Князь убрал руку со лба и поглядел на меня. Глаза его были огромными и блестящими, как у прекрасной женщины.
– Я думал, – сказал он с еле слышным вздохом. – Думал о последних словах, которые сам же и произнес: все само собой возвращается к норме. Как ни странно, в искусстве так и происходит: никакое шарлатанство или притворство не способно ввести в заблуждение парнасских богов. Но в других областях дело обстоит иначе. Например, могу ли я сам вернуться к норме? Жизнь иногда относится ко мне с большей ненавистью, чем к кому бы то ни было.
– Не влюблены ли вы? – с улыбкой спросил я.
– Влюблен? Клянусь землей и небом, от одного только такого предположения во мне просыпается жажда мести! Влюблен? Да какая женщина, скажите на милость, может произвести впечатление на меня, если она всего лишь фривольная кукла, одетая в розовое и белое, с длинными волосами – часто не своими собственными? Что же касается этих рядящихся в мужскую одежду теннисисток и гигантесс, которых так много развелось в последнее время, то я их женщинами не считаю. Это просто какие-то ненатуральные и напыщенные эмбрионы нового пола, который не будет ни мужским и ни женским. Мой дорогой Темпест, я ненавижу женщин. И вы их возненавидите, если будете знать так же хорошо, как я. Они сделали меня тем, что я есть, и благодаря им я остаюсь собой.
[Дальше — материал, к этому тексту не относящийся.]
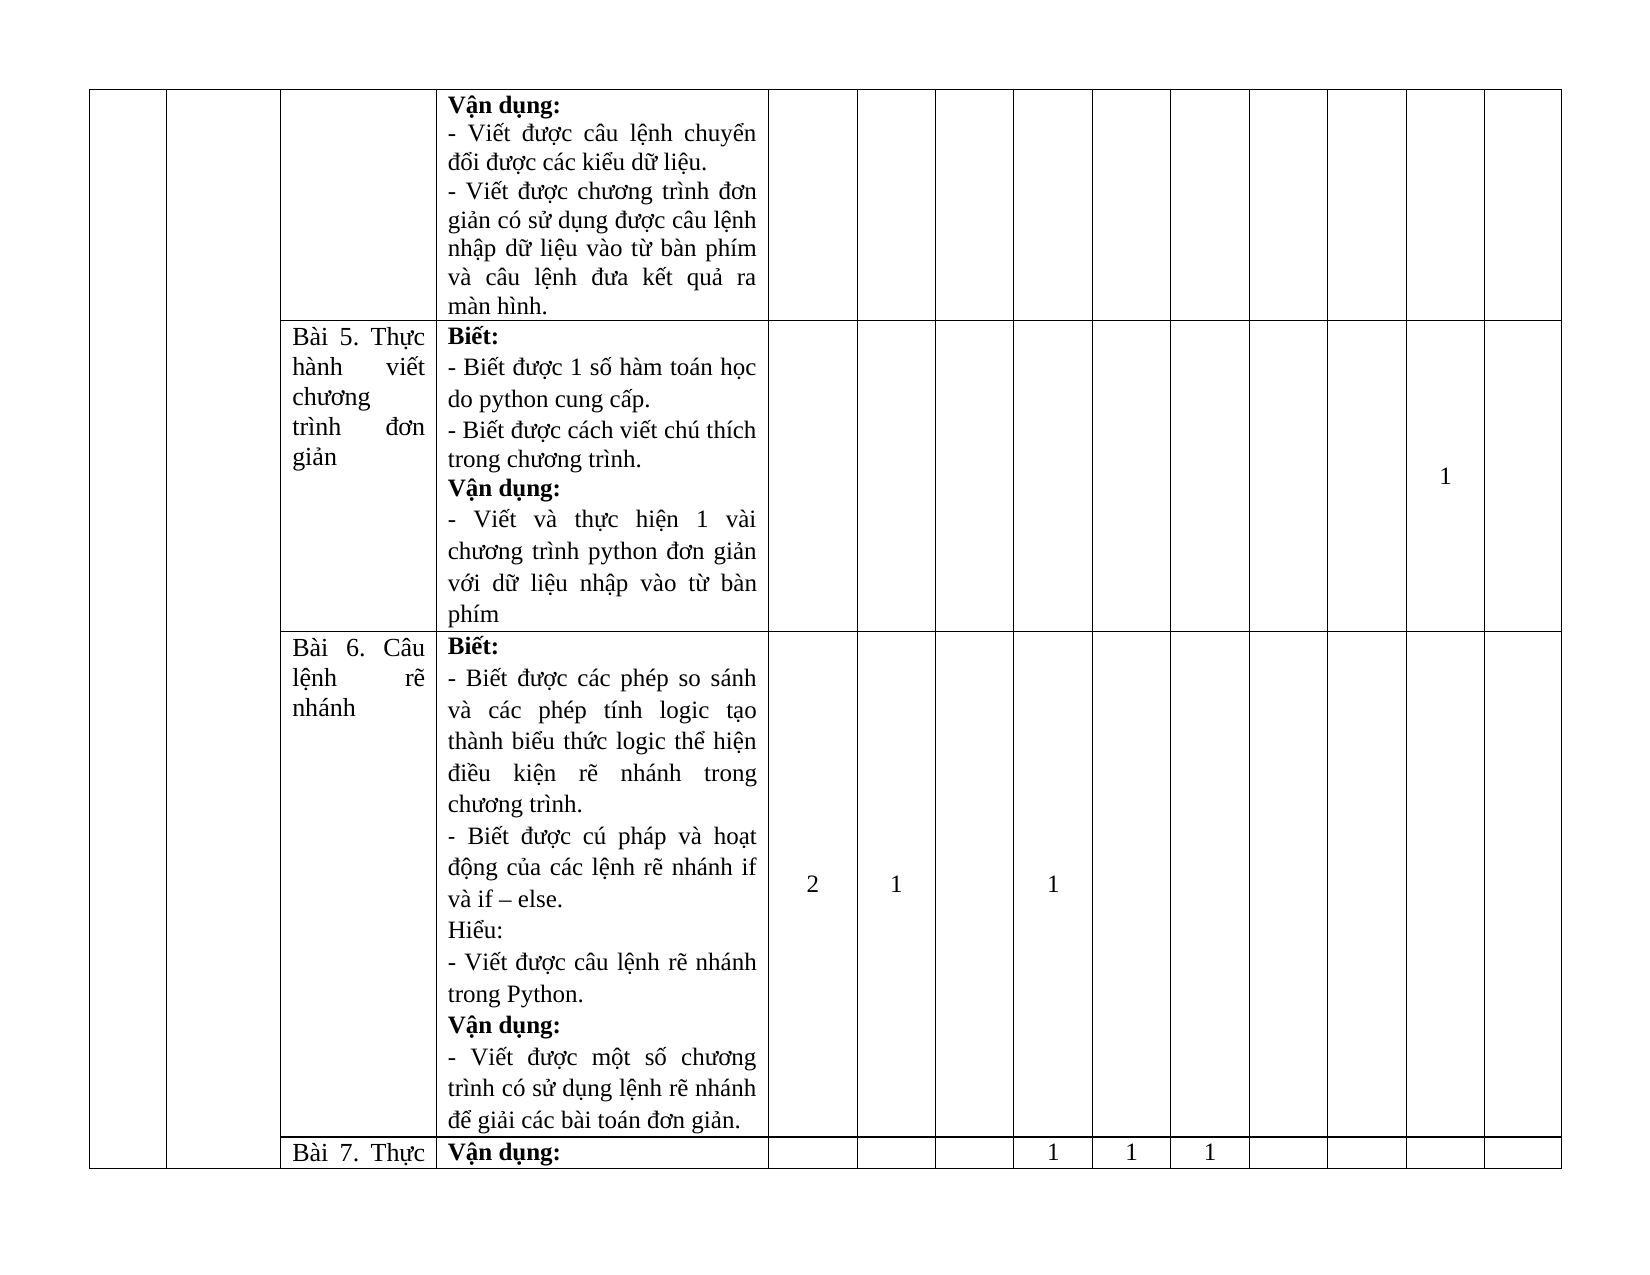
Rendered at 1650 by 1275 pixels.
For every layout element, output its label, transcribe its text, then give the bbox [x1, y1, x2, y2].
– Пожалуй, это чересчур, – заметил я. – Вы оказываете им слишком много чести.
– Да, это правда, – ответил он задумчиво. – И не только такой чести.
На лице князя промелькнула еле заметная усмешка, и глаза сверкнули тем странным алмазным блеском, который мне уже доводилось видеть несколько раз.
– Поверьте мне, Джеффри, – продолжал он, – я никогда не стану оспаривать у вас такой ничтожный дар, как любовь женщин. Вот уж ради чего не стоит соперничать! И apropos[4] о женщинах – вот что я вспомнил! Я ведь обещал взять вас с собой в ложу графа Элтона в Королевском театре на Хеймаркет сегодня вечером. Несчастный пэр страдает подагрой и слабостью к портвейну, но его дочь леди Сибил – одна из первых красавиц Англии. Она начала выезжать в прошлом сезоне и произвела настоящий фурор. Вы едете?